Şahin Bey ( Antepli Şahin )

83

İstiklal Harbi’nin büyük kahramanlarından Şahin Bey 1877 yılında Gaziantep’te dünyaya geldi. 1899 tarihinde Yemen’e asker olarak gitti. Burada göstermiş olduğu üstün hizmetleri, yeteneği ve cesareti sayesinde başçavuş rütbesine yükseltildi. 1991 yılında Trablusgarp savaşına arkadaşları ile birlikte gönüllü olarak katıldı. Balkan savaşlarında görev aldı ve Çatalca cephesinde savaştı. Galiçya’da 15. Kolordu emrinde savaşa katıldı. Daha sonra Sina cephesinde görev aldı. Bu cephede göstermiş olduğu kahramanlık ve fedakarlık sayesinde kendisine teğmenlik rütbesi verildi. İngilizlerle Sina cephesinde yapılan savaşta esir düştü. Mısır’daki İngiliz esir kampında 1919 Aralık ayı başına kadar esir olarak kaldı. Yapılan ateşkesten sonra diğer esirlerle birlikte serbest bırakıldı.

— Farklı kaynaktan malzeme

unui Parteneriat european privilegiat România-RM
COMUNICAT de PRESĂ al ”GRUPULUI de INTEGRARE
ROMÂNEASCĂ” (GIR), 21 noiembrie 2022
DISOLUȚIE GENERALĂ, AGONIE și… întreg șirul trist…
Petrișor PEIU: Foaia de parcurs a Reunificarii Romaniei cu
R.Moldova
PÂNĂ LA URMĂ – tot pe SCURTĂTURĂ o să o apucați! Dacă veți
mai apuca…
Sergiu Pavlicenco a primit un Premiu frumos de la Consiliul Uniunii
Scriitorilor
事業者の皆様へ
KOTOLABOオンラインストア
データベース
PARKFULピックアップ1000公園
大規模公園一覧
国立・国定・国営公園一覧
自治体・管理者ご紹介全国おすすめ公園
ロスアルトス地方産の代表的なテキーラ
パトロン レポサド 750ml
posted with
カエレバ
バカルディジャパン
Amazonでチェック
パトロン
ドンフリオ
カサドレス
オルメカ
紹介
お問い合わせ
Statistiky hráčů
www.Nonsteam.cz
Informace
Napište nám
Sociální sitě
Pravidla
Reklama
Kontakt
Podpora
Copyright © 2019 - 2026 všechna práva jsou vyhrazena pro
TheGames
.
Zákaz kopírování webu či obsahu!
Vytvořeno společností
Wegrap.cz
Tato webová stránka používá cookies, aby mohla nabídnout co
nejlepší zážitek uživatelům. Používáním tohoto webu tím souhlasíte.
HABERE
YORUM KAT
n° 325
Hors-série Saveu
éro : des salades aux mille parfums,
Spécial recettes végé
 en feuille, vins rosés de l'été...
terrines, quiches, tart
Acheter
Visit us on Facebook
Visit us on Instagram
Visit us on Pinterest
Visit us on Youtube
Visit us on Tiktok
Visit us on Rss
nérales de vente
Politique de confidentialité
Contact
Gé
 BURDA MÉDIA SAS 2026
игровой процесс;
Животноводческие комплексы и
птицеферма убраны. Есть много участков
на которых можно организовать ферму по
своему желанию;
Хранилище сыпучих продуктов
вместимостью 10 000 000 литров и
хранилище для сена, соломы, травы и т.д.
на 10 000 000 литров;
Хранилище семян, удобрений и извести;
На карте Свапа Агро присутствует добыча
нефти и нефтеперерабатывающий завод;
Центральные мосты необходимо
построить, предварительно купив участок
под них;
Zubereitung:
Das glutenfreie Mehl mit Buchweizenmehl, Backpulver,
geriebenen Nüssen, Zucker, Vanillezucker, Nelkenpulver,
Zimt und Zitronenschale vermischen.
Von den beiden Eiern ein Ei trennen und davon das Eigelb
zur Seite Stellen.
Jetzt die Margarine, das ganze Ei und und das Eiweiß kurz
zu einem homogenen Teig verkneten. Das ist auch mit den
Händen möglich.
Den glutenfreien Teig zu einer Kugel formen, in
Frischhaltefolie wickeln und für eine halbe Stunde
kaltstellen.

Daha sonra Türkiye’ye dönerek muhtelif yerlerde görevlerde bulunuyor. Şahin Bey pek huzurlu değildi? Doğup büyüdüğü Antep ve çevresi düşman işgali altındaydı. Hemen gönüllü olarak Antep ve çevresinde düşmana karşı savaşmak için Antep Heyet-i Merkeziyesi’ne  müracaat ediyor. Müracaatı kabul edilerek kendisine Antep ve Kilis yolunu kontrol altında tutma görevi veriliyor. Etrafına toplamış olduğu 200 civarında gönüllü ile birlikte çatışmalara giriyor. Böylece, düşmanın bu yoldan Antep’e asker ve mühimmat sevkiyatı yapması Şahin Bey ve arkadaşları sayesinde büyük ölçüde engelleniyor.  Şahin Bey, gece-gündüz uyumuyor, çatışma esnasında her tarafa yetişerek silah arkadaşlarının maneviyatını yükseltmek için konuşmalar yapıyor. Son köprü başında ise; şahin gibi bir avuç gönüllü arkadaşıyla düşmana saldırıyor, kelimenin tam anlamıyla son kurşununa varıncaya kadar. Son kurşunu da bitince, son sözlerini söylüyor:  ” Allah’ım vatanımı ve Antep’i kurtar! Alçak düşman, sen de gel beni sen süngüle!” Bu büyük kahraman bir avuç arkadaşıyla birlikte 28 Mart 1920 tarihinde kahramanca vuruşarak düşman tarafından şehit ediliyor.

Yavuz Bülent Bakiler’in şu dörtlüğü:

” Ben Antepliyim, Şahin’im ağam.

Mavzer omuzuma yük.

Ben yumruklarımla dövüşeceğim.

Yumruklarım memleket kadar büyük.”

Bu büyük kahramanın ne denli vatanına, milletine bağlı olduğunu tam manasıyla ortaya koyuyor.

Bu vatan için canlarını çekinmeden verenler, bu topraklar için toprağa düşenler; bu vatan ve millet size minnettardır. Yerinizde huzur içinde yatın.